### Activity
Exact transcription of the data below is required, without the images.

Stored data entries
+ + + + + + +
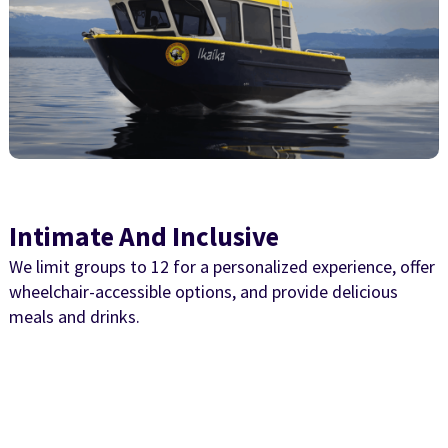
Intimate And Inclusive
We limit groups to 12 for a personalized experience, offer
wheelchair-accessible options, and provide delicious
meals and drinks.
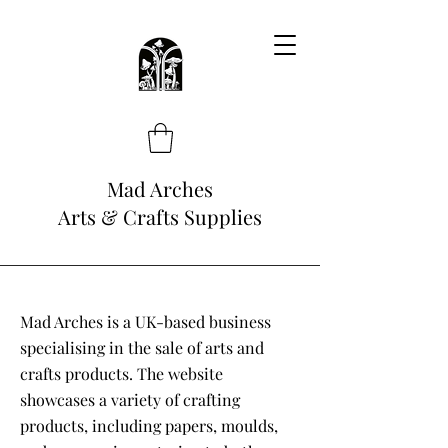
Mad Arches
Arts & Crafts Supplies
Mad Arches is a UK-based business
specialising in the sale of arts and
crafts products. The website
showcases a variety of crafting
products, including papers, moulds,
+ + + + + + +
### Result of this task
Intimate And Inclusive
We limit groups to 12 for a personalized experience, offer
wheelchair-accessible options, and provide delicious
meals and drinks.
Mad Arches
Arts & Crafts Supplies
Mad Arches is a UK-based business
specialising in the sale of arts and
crafts products. The website
showcases a variety of crafting
products, including papers, moulds,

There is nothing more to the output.